Supplied records:

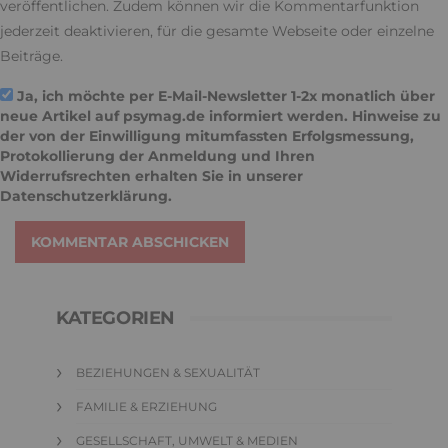
veröffentlichen. Zudem können wir die Kommentarfunktion
jederzeit deaktivieren, für die gesamte Webseite oder einzelne
Beiträge.
Ja, ich möchte per E-Mail-Newsletter 1-2x monatlich über
neue Artikel auf psymag.de informiert werden. Hinweise zu
der von der Einwilligung mitumfassten Erfolgsmessung,
Protokollierung der Anmeldung und Ihren
Widerrufsrechten erhalten Sie in unserer
Datenschutzerklärung
.
KOMMENTAR ABSCHICKEN
KATEGORIEN
BEZIEHUNGEN & SEXUALITÄT
FAMILIE & ERZIEHUNG
GESELLSCHAFT, UMWELT & MEDIEN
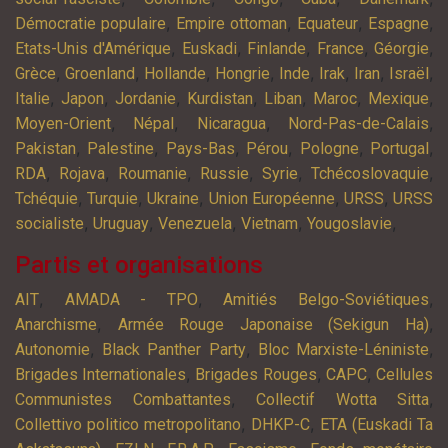
,
,
,
,
Démocratie populaire
Empire ottoman
Equateur
Espagne
,
,
,
,
,
Etats-Unis d'Amérique
Euskadi
Finlande
France
Géorgie
,
,
,
,
,
,
,
,
Grèce
Groenland
Hollande
Hongrie
Inde
Irak
Iran
Israël
,
,
,
,
,
,
,
Italie
Japon
Jordanie
Kurdistan
Liban
Maroc
Mexique
,
,
,
,
Moyen-Orient
Népal
Nicaragua
Nord-Pas-de-Calais
,
,
,
,
,
,
Pakistan
Palestine
Pays-Bas
Pérou
Pologne
Portugal
,
,
,
,
,
,
RDA
Rojava
Roumanie
Russie
Syrie
Tchécoslovaquie
,
,
,
,
,
Tchéquie
Turquie
Ukraine
Union Européenne
URSS
URSS
,
,
,
,
,
socialiste
Uruguay
Venezuela
Vietnam
Yougoslavie
Partis et organisations
,
,
,
AIT
AMADA - TPO
Amitiés Belgo-Soviétiques
,
,
Anarchisme
Armée Rouge Japonaise (Sekigun Ha)
,
,
,
Autonomie
Black Panther Party
Bloc Marxiste-Léniniste
,
,
,
Brigades Internationales
Brigades Rouges
CAPC
Cellules
,
,
Communistes Combattantes
Collectif Wotta Sitta
,
,
Collettivo politico metropolitano
DHKP-C
ETA (Euskadi Ta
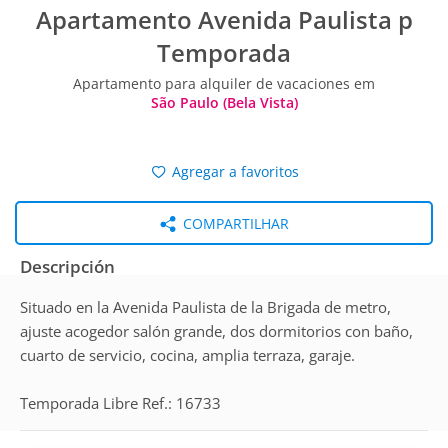
Apartamento Avenida Paulista p
Temporada
Apartamento para alquiler de vacaciones em
São Paulo (Bela Vista)
Agregar a favoritos
COMPARTILHAR
Descripción
Situado en la Avenida Paulista de la Brigada de metro,
ajuste acogedor salón grande, dos dormitorios con baño,
cuarto de servicio, cocina, amplia terraza, garaje.
Temporada Libre Ref.: 16733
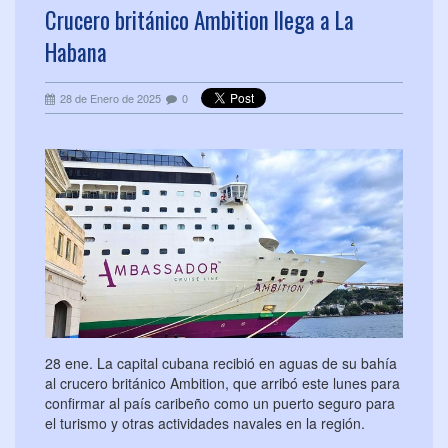
Crucero británico Ambition llega a La
Habana
28 de Enero de 2025
0
28 ene. La capital cubana recibió en aguas de su bahía
al crucero británico Ambition, que arribó este lunes para
confirmar al país caribeño como un puerto seguro para
el turismo y otras actividades navales en la región.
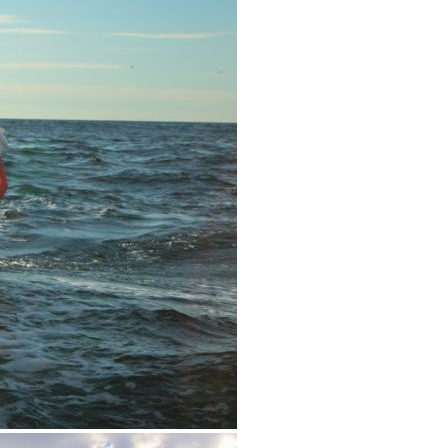
OCA
,
Multi50 - Ocean Fifty
,
Transat Café l'Or
,
Transat Jacques Vabre
s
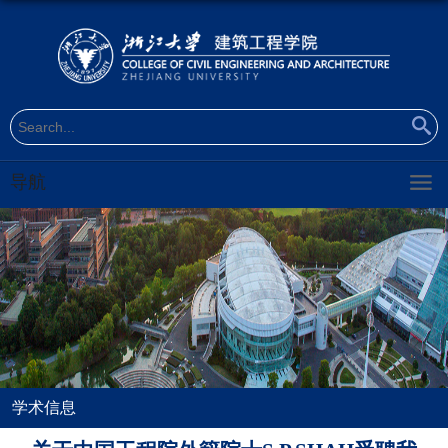
导航
学术信息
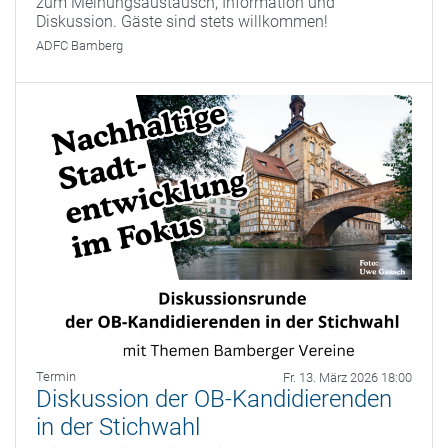
zum Meinungsaustausch, Information und
Diskussion. Gäste sind stets willkommen!
ADFC Bamberg
Termin
Fr. 13. März 2026 18:00
Diskussion der OB-Kandidierenden
in der Stichwahl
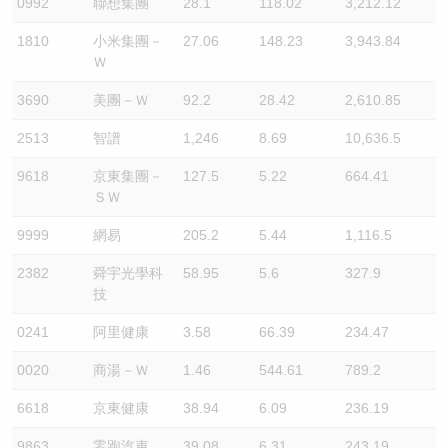
0992
聯想集團
28.1
118.02
3,212.12
1810
小米集團－
27.06
148.23
3,943.84
Ｗ
3690
美團－Ｗ
92.2
28.42
2,610.85
2513
智譜
1,246
8.69
10,636.5
9618
京東集團－
127.5
5.22
664.41
ＳＷ
9999
網易
205.2
5.44
1,116.5
2382
舜宇光學科
58.95
5.6
327.9
技
0241
阿里健康
3.58
66.39
234.47
0020
商湯－Ｗ
1.46
544.61
789.2
6618
京東健康
38.94
6.09
236.19
9863
零跑汽車
39.08
6.31
243.19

Work task:
Select each line in the records above that contains the string "para", treating uppercase and lowercase letters as distinct.

Task result:
Apartamento para alquiler de vacaciones em
al crucero británico Ambition, que arribó este lunes para
confirmar al país caribeño como un puerto seguro para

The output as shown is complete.